Ijames graduated from Hunter Huss High School in 1999. He went on to receive a bachelor of arts in drama from Morehouse College in Atlanta, and then a master of fine arts in acting from Temple University in Philadelphia.

He said that his time growing up in Bessemer City has had a significant influence on his work as a playwright.

“It had a big influence, and I come from a really big family, you know, everyone talking at the same time, so I was sort of always surrounded by a lot of exciting stories,” he said. “In the South, when we talk to each other, there’s just like a music in the way that we speak. So that’s always in everything that I write. Even when I’m not writing about the South, I can’t really get away from it.”

However, "Fat Ham" is the first play Ijames has written that is set in the South.

He said that while the play is comedic, he wanted to make sure he represented where he comes from “with love and appreciation, because sometimes, we get to be the butt of jokes. … It’s a funny play, but it’s not making fun of the people.”

As far what he’s working on now, Ijames just finished a commission for the Manhattan Theater Club, and he’s also working as a writer for a musical.

Going forward, he said he wants to continue writing and teaching. During the pandemic, he started to do a bit of TV writing, and he hopes to do more of that in the future.

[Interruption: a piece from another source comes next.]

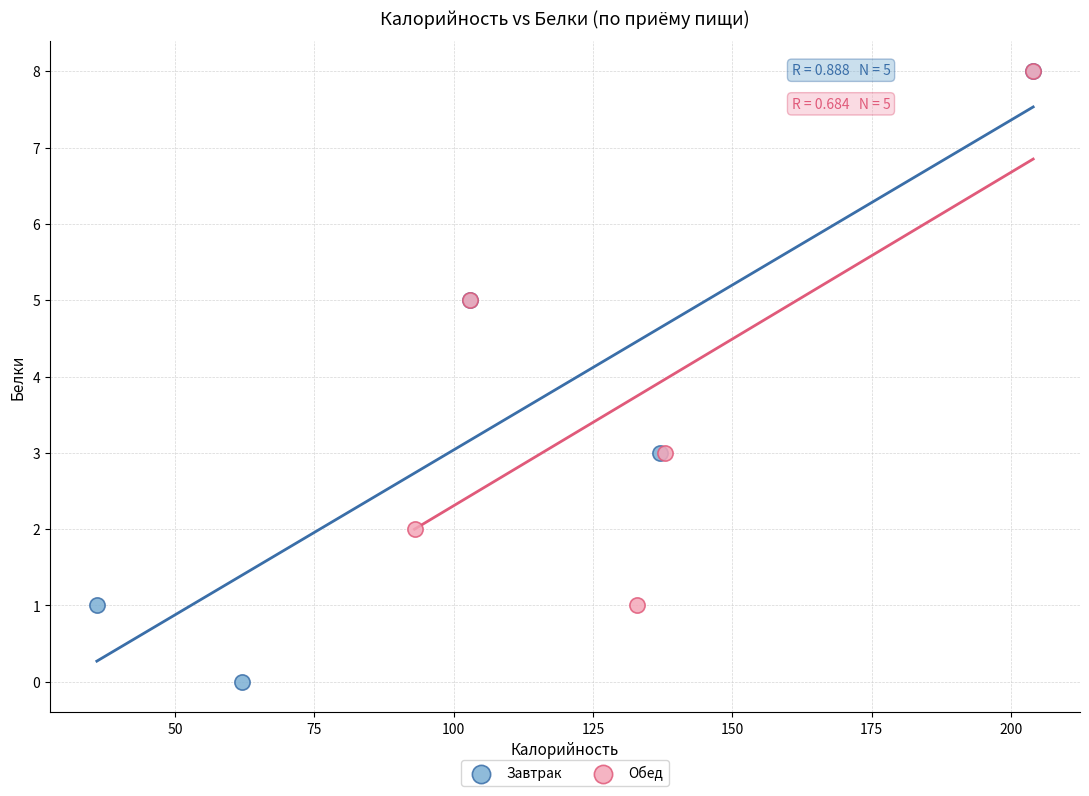

Which series reaches the minimum Y coordinate?

Завтрак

He also would like to at some point take a break. He says he went right back to work after learning he had won the Pulitzer Prize, something that is typical for him.

“I’ve been like going, going going since college, so I’m also looking forward to maybe like resting a little bit, not feeling like I have to fill every corner of my year with work,” he said. “I haven’t really had a chance to celebrate it. And I should celebrate it.”

He said that he feels the win is a chance for him to make the people who helped raise him proud.

“I think for me, it’s you know, it’s a prize that is given from writers to writers. The people who were picking that prize were not all people who wrote plays. There were people who made news journalism and people who write novels and poetry,” he said. “There is something about being honored by the whole writing community that feels really special. Like talking to (The Gazette) and knowing that this will in the newspaper of my home, I was really touched by that, because I love where I come from, and I get to come home a good bit, but I miss it.”